Ambon, AMEKS.FAJAR.CO.ID - TSA (21) pelapor dugaan kekerasan asusila dengan terlapor Bupati Maluku Tenggara MTH sudah tinggalkan Ambon, Maluku. Penyidik polisi kesulitan bertemu pelapor, bahkan tidak diberikan akses lagi untuk melakukan pemeriksaan.
Hal ini disampaikan Kabid Humas Polda Maluku Kombes Mohammad Rum Ohoirat dalam siaran persnya, Rabu (13/9/2023), usai gelar perkara kasus tersebut. Gelar perkara dipimpin Irwasda Maluku, Kombes Pol Marthin Hutagaol.hadir Direktur Reskrimum, Kabid Humas dan pejabat lainnya beserta para penyidik, di Mapolda Maluku.
“Pelapor sudah di Ternate,” kata Kombes Ohoirat. Penyidik, menurut dia, mendapat hambatan dari ayah pelapor. Ayahnya marah, dan menolak pendampingan terhadap putrinya.
Hal ini, kata dia, juga dialami pendamping Otte Patty yang selama ini tergabung dan ikut langsung bersama penyidik dalam tim pengungkapan kasus ini.
Dalam memproses kasus tersebut, Ohoirat menegaskan penyidik juga memperhatikan ketentuan Undang-Undang TPKS yaitu Pasal 22 yang antara lain menyebutkan Penyidik, Penuntut Umum dan Hakim melakukan pemeriksaan terhadap saksi, korban tetap menjunjung tinggi HAM, kehormatan, martabat tanpa intimidasi.
Penyidik, kata Ohoirat, tetap menghormati hak pelapor tetapi seharusnya kooperatif. Karena pelapor sendiri yang mengangkat kasus dan melaporkan secara resmi untuk ditindak lanjuti dan kemudian menjadi sorotan masyarakat luas.

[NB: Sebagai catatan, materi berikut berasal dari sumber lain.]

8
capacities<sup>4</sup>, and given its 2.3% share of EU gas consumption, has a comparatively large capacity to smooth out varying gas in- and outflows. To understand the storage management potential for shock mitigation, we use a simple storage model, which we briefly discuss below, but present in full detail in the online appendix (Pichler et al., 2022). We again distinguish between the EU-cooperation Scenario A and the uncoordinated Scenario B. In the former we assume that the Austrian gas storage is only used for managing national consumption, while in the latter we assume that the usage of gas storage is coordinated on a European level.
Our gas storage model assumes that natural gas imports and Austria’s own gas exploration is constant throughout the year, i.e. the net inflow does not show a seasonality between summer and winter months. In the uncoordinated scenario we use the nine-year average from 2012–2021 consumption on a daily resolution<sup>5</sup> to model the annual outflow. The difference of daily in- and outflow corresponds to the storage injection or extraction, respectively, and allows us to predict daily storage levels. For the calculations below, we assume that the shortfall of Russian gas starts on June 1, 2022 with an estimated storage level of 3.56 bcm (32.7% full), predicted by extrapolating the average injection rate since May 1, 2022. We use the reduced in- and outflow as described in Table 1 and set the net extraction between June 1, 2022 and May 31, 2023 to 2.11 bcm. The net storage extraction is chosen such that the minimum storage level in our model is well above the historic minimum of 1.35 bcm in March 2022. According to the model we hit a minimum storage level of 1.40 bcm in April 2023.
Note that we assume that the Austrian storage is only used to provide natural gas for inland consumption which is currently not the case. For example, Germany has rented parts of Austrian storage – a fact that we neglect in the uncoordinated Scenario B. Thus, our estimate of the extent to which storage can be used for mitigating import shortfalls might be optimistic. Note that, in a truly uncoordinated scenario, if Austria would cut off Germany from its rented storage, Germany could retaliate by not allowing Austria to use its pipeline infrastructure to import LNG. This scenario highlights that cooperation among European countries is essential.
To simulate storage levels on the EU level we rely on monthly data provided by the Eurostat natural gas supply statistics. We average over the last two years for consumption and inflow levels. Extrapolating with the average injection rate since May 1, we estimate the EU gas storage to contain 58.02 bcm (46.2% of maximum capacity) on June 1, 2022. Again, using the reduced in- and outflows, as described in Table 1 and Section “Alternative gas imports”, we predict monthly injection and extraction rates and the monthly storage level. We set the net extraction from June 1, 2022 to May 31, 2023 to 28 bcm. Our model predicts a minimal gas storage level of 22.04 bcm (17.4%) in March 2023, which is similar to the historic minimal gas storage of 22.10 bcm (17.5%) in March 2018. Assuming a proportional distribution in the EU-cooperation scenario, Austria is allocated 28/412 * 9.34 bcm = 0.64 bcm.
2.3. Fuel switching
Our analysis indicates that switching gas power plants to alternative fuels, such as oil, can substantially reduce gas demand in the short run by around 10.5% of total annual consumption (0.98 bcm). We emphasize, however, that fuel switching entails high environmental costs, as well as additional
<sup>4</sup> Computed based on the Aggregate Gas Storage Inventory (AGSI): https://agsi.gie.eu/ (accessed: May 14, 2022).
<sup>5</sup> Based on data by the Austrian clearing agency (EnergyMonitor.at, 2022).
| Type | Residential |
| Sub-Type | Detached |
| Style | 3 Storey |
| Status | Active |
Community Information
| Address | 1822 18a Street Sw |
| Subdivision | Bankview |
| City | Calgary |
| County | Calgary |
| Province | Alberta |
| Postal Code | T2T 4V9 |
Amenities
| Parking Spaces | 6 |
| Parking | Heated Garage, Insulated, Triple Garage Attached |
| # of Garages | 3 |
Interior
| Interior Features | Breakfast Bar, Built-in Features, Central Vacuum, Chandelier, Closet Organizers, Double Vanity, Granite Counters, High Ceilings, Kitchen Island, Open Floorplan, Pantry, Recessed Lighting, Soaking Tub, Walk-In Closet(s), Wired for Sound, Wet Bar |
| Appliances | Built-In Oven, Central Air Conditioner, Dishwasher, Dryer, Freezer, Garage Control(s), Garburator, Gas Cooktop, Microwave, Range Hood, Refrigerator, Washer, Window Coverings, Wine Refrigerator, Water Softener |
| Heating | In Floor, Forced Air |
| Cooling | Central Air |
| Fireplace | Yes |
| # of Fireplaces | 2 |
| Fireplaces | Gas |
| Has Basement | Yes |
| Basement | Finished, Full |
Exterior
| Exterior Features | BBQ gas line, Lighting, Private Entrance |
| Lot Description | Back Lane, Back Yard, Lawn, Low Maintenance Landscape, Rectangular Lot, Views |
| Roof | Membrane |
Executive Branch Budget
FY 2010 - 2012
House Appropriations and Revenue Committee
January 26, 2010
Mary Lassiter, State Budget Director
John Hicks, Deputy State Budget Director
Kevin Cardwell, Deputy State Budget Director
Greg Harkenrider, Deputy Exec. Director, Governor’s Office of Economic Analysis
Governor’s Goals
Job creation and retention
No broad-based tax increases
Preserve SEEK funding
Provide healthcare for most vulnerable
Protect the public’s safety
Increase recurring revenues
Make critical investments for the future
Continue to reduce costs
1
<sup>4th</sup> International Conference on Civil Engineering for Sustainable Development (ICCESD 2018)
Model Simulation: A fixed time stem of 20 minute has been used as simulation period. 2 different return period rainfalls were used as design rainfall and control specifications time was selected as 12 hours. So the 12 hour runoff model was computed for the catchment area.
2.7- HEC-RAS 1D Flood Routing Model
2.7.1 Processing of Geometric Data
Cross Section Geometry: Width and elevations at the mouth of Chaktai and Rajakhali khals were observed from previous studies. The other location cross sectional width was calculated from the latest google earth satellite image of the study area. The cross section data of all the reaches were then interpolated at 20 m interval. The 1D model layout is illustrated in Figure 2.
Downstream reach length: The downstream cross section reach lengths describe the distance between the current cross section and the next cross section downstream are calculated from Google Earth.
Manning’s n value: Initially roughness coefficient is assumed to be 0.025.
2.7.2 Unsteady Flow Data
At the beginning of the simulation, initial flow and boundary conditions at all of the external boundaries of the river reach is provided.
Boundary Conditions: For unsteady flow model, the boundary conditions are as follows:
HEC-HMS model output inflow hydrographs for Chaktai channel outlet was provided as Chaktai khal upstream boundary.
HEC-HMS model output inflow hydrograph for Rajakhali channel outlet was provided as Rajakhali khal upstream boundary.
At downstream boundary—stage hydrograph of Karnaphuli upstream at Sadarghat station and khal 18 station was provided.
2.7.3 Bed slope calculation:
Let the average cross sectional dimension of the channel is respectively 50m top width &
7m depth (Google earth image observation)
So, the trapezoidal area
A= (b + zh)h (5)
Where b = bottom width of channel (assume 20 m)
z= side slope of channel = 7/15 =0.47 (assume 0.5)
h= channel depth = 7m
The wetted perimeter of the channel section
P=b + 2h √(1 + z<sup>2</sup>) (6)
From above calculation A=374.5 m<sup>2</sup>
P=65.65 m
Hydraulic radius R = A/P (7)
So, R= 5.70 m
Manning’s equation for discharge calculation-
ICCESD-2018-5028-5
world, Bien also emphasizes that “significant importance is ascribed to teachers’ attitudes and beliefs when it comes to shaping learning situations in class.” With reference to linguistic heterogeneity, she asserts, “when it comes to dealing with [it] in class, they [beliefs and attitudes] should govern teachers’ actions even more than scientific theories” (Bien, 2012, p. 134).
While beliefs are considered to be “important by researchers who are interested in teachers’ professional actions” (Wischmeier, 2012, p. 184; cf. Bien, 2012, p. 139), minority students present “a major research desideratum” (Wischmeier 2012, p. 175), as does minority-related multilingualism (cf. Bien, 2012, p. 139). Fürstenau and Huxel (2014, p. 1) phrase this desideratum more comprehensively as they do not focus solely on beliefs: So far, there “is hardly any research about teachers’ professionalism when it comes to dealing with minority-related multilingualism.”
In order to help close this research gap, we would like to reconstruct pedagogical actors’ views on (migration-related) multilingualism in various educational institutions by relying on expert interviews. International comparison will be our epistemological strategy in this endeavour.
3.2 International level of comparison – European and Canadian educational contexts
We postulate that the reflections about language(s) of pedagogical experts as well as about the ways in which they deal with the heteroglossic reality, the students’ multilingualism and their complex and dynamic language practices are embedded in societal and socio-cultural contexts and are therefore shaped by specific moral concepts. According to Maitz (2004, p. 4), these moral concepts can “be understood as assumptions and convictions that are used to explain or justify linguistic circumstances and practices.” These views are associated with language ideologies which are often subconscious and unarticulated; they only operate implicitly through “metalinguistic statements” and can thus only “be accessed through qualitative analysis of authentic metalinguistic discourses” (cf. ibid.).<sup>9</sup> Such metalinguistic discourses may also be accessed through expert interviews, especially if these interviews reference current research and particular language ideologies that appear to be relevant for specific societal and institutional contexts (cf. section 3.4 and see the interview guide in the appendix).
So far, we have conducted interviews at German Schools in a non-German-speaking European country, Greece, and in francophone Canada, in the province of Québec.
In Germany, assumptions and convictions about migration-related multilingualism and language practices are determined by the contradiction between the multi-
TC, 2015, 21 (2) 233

“Polda juga mendorong agar pencabutan perkara tidak hanya melalui surat tapi juga hadir secara resmi baik pelapor dan keluarganya atau penasihat hukumnya ke Polda untuk dibuatkan berita acara pencabutan laporannya, sehingga jelas alasan pencabutan kasusnya tersebut," pungkas Ohoirat.
Ohoirat menuturkan, setelah kasus ini dilaporkan pelapor pada Jumat 1 September 2023, penyidik langsung melanjutkan dengan pemeriksaan visum et repertum ke Rumah Sakit Bhayangkara Ambon. Pelapor selanjutnya dilakukan wawancara oleh penyidik.
Esok harinya, 2 September, diterbitkan surat perlindungan sementara kepada pelapor yang berlaku selama 14 hari. Penyidik langsung melakukan perlindungan dan pendampingan kepada TSA, pelapor.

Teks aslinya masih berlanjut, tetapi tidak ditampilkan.